Wien, 06.09.05 (Copyright by www.stephanscom.at)
Eine rasche Reform des Wiener Familienzuschusses hat der Katholische Familienverband der Erzdiözese Wien (KFVW) aus Anlass des Wahlkampfes in der Bundeshauptstadt eingefordert. Der Wiener Familienzuschuss für sozial bedürftige Familien, der 1992 als Instrument zur Bekämpfung der Familienarmut eingeführt worden war, werde von der Gemeinde Wien seit Jahren "still und leise ausgehungert", schlug KFVW-Vize-Vorsitzender Alfred Racek am Dienstag, 6. September 2005, bei einer Pressekonferenz Alarm.

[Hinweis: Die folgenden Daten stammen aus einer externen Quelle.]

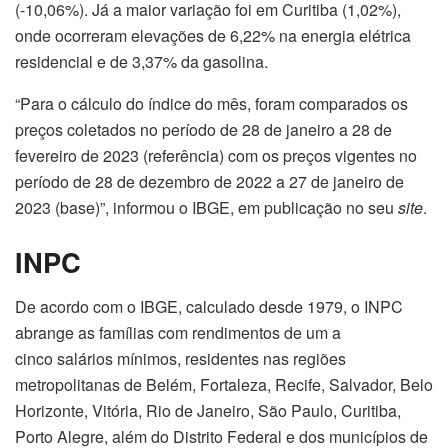
(-10,06%). Já a maior variação foi em Curitiba (1,02%),
onde ocorreram elevações de 6,22% na energia elétrica
residencial e de 3,37% da gasolina.
“Para o cálculo do índice do mês, foram comparados os
preços coletados no período de 28 de janeiro a 28 de
fevereiro de 2023 (referência) com os preços vigentes no
período de 28 de dezembro de 2022 a 27 de janeiro de
2023 (base)”, informou o IBGE, em publicação no seu
site
.
INPC
De acordo com o IBGE, calculado desde 1979, o INPC
abrange as famílias com rendimentos de um a
cinco salários mínimos, residentes nas regiões
metropolitanas de Belém, Fortaleza, Recife, Salvador, Belo
Horizonte, Vitória, Rio de Janeiro, São Paulo, Curitiba,
Porto Alegre, além do Distrito Federal e dos municípios de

Der Grund: Seit der Einführung im Jahr 1992 - also seit 13 Jahren - wurden weder die Zuschüsse selbst noch die Einkommensgrenzen zum Feststellen der Bedürftigkeit der Inflationsrate angepasst. Die Zuschüsse betragen wie bei der Einführung im Jahr 1992 bis heute unverändert 700 bis 2.100 Schilling, sie wurden bloß in Euro umgerechnet: also zwischen 50,87 Euro und 152,61 Euro. Berücksichtigt man die Inflationsrate, müssten die Zuschüsse mittlerweile zwischen rund 70 und 210 Euro betragen.
Jährliche Wertanpassung der Zuschüsse notwendig
Der Wiener Katholische Familienverband fordert daher eine jährliche Valorisierung, also die Anpassung an die Inflationsrate, sowohl der Einkommensgrenzen als auch der Zuschusshöhe. Außerdem fordert der Familienverband die Ausdehnung der Zielgruppe: Bisher wird der Wiener Familienzuschuss lediglich für Familien mit Kindern im Alter zwischen ein und drei Jahren gewährt. Bei der Einführung im Jahr 1992 hatte man eine Unterstützung für die Zeit nach Auslaufen des damaligen Karenzgeldes im Auge. Mit dem Kinderbetreuungsgeld bis zum dritten Lebensjahr sei aber eine neue Situation entstanden: Sehr viele Familien fielen seither um den Familienzuschuss um, weil man ihnen das neue Kinderbetreuungsgeld als Einkommen anrechnet, sodass die Einkommensgrenze zum Feststellen der Bedürftigkeit übersprungen wird. Auf Grund dieser Ersparnis für die Gemeinde Wien fordert der KFVW eine Ausdehnung des Familienzuschusses von der Geburt bis zum sechsten Lebensjahr.
Befragung der wahlwerbenden Parteien
KFVW-Vize-Vorsitzender Alfred Racek und KFVW-Geschäftsführer Andreas Cancura präsentierten bei der Pressekonferenz auch eine Rundfrage unter den wahlwerbenden Parteien bei der Wiener Landtags- und Gemeinderatswahl 2006. Auf die Frage nach einer Reform des Wiener Familienzuschusses erklärte die SPÖ nur, dass sie sich entschlossen habe, den Familienzuschuss "weiter zu führen". Die ÖVP tritt für eine Valorisierung ein, und auch die Grünen halten eine Anhebung der Zuschusshöhe und der Einkommensgrenzen für "sinnvoll". Die FPÖ will zwar die Zuschüsse, nicht aber die Einkommensgrenzen erhöhen. Das BZW äußerte sich erfreut darüber, dass sich die Vorstellungen des KFVW "von einer ordentlichen Familienpolitik weitgehend mit der unseren decken".
Forderung nach "Wiener Familienpass"
Neben einer raschen Reform des Wiener Familienzuschusses forderte der Wiener Familienverband bei der Pressekonferenz auch die Einführung eines "Wiener Familienpasses". In Niederösterreich zum Vergleich gibt es einen solchen Familienpass bereits. Er bietet Familien diverse Vorteile von einer Spitalsgeldversicherung für Begleitpersonen von Kindern im Krankenhaus über eine Unfallversicherung für den haushaltführenden Elternteil und eine Unfallversicherung für Kinder bis zu einer verbilligten ÖBB-Vorteilscard für Familien sowie Vergünstigungen bei mehr als 1.500 Vorteilsgebern wie Museen, Bädern und Geschäften.
Bei der Pressekonferenz sprachen sich Racek und Cancura auch für "ein Jahr Gratiskindergarten" vor dem Schuleintritt aus, bei dem auf die Festigung der Sprach- und Sozialkompetenz aller Kinder besonderes Augenmerk gelegt wird. Das Angebot müsse aber "freiwillig" sein und dürfe keine "vorzeitige Verschulung der Kinder" bedeuten.